Both Jimmy Page and David Coverdale were, by 1993, seasoned musicians and no longer in the flower of their youth. While some would say they were past their prime, when it comes to creativity there may never be a prime -- there may be just one masterpiece after another.
Make no mistake. Coverdale/Page is nothing but a masterpiece.
Jimmy Page and David Coverdale nail it. These two musicians have a nitty-gritty, tarnished depth to them that is different than Led Zeppelin, mostly because David Coverdale is not, in fact, Robert Plant.
Coverdale delivers something entirely new to the music: Life experience. In the years when Led Zeppelin was recording and touring, Page, Plant, Jones and Bonham simply weren't old enough to deliver the perspective that sheer number of years lived gives to the music. That's why the music of Led Zeppelin is, in a weird way, pure and sometimes even innocent.
The Coverdale and Page of 1993 can not pretend to innocence.
Beyond the difference between Coverdale and Plant, there is another interesting aspect to the Coverdale/Page album, namely that it contains a lament about the tragedy and destruction of war. As far as I know,
Whisper a Prayer for the Dying is the only time Jimmy Page ever put out a song even remotely political, and this one is amazing.
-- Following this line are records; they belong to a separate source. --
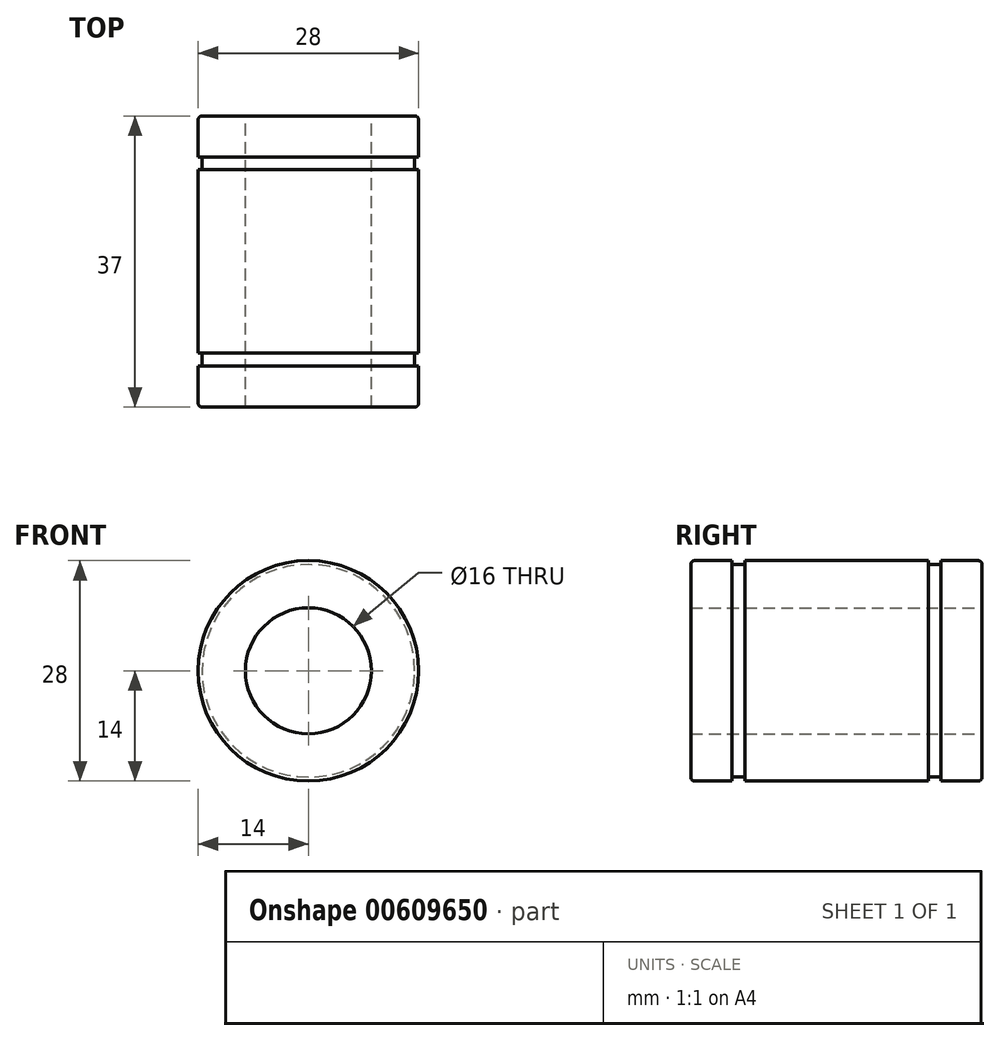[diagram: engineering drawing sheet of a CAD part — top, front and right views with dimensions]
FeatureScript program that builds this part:
annotation { "Feature Type Name" : "Feature", "Feature Type Description" : "" }
export const myFeature = defineFeature(function(context is Context, id is Id, definition is map)
    precondition{}
    {
        {
            var Q0;
            Q0=qCreatedBy(makeId("Front.planeOp"),FACE);
            var sketch = newSketch(context, id + "F0", { "sketchPlane" : qUnion([Q0])});
            skCircle(sketch, "E0", {"center": v(0, 0) * mm, "radius": 14 * mm});
            skCircle(sketch, "E1", {"center": v(0, 0) * mm, "radius": 8 * mm});
            skSolve(sketch);
        }
        {
            var Q0;
            Q0 = qSketchRegion(id + "F0", true);
            extrude(context, id + "F1", {"entities" : qUnion([Q0]), "depth" : 37 * mm, "offsetDistance" : 25 * mm, "symmetric" : true});
        }
        {
            var Q0;
            Q0=makeQuery(id+"F1.opExtrude","CAP_FACE",FACE,{"disambiguationData":[OSD([sQuery(id+"F0.wireOp",EDGE,"E0"),sQuery(id+"F0.wireOp",EDGE,"E1")])],"isStart":false});
            var sketch = newSketch(context, id + "F2", { "sketchPlane" : qUnion([Q0])});
            skCircle(sketch, "E2", {"center": v(0, 0) * mm, "radius": 13.5 * mm});
            skCircle(sketch, "E3", {"center": v(0, 0) * mm, "radius": 16.72 * mm});
            skSolve(sketch);
        }
        {
            var Q0;
            Q0 = qSketchRegion(id + "F2", true);
            extrude(context, id + "F3", {"entities" : qUnion([Q0]), "operationType" : NewBodyOperationType.REMOVE, "oppositeDirection" : true, "depth" : 6.85 * mm, "offsetDistance" : 25 * mm, "hasSecondDirection" : true, "secondDirectionOppositeDirection" : true, "secondDirectionDepth" : 5.25 * mm});
        }
        {
            var Q0;
            Q0=makeQuery(id+"F1.opExtrude","CAP_FACE",FACE,{"disambiguationData":[OSD([sQuery(id+"F0.wireOp",EDGE,"E0"),sQuery(id+"F0.wireOp",EDGE,"E1")])],"isStart":true});
            var sketch = newSketch(context, id + "F4", { "sketchPlane" : qUnion([Q0])});
            skCircle(sketch, "E4", {"center": v(0, 0) * mm, "radius": 13.5 * mm});
            skCircle(sketch, "E5", {"center": v(0, 0) * mm, "radius": 18.98 * mm});
            skSolve(sketch);
        }
        {
            var Q0;
            Q0=makeQuery(id+"F4.imprint","IMPRINT",FACE,{"disambiguationData":[TD([[makeQuery(id+"F4.imprint","IMPRINT",EDGE,{"derivedFrom":sQuery(id+"F4.wireOp",EDGE,"E4")}),-1.0]])]});
            extrude(context, id + "F5", {"entities" : qUnion([Q0]), "operationType" : NewBodyOperationType.REMOVE, "oppositeDirection" : true, "depth" : 6.85 * mm, "offsetDistance" : 25 * mm, "hasSecondDirection" : true, "secondDirectionOppositeDirection" : true, "secondDirectionDepth" : 5.25 * mm});
        }
        {
            var Q0;
            Q0=makeQuery(id+"F1.opExtrude","CAP_EDGE",EDGE,{"disambiguationData":[OSD([sQuery(id+"F0.wireOp",EDGE,"E0")])],"isStart":true});
            var Q1;
            Q1=makeQuery(id+"F1.opExtrude","CAP_EDGE",EDGE,{"disambiguationData":[OSD([sQuery(id+"F0.wireOp",EDGE,"E0")])],"isStart":false});
            fillet(context, id + "F6", {"entities" : qUnion([Q0, Q1]), "radius" : 0.5 * mm, "tangentPropagation" : true, "allowEdgeOverflow" : false});
        }
    });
This is music of grown-ups who now look beyond their own needs and out to the world where there is so much suffering. This is the music of those who have known of sorrow and loss in their own lives. True, Robert Plant sang of the loss of his beloved son, Karac, and it stabbed us in the heart. But David Coverdale sings of of the pointless loss of beloved strangers, and it stabs us in the soul.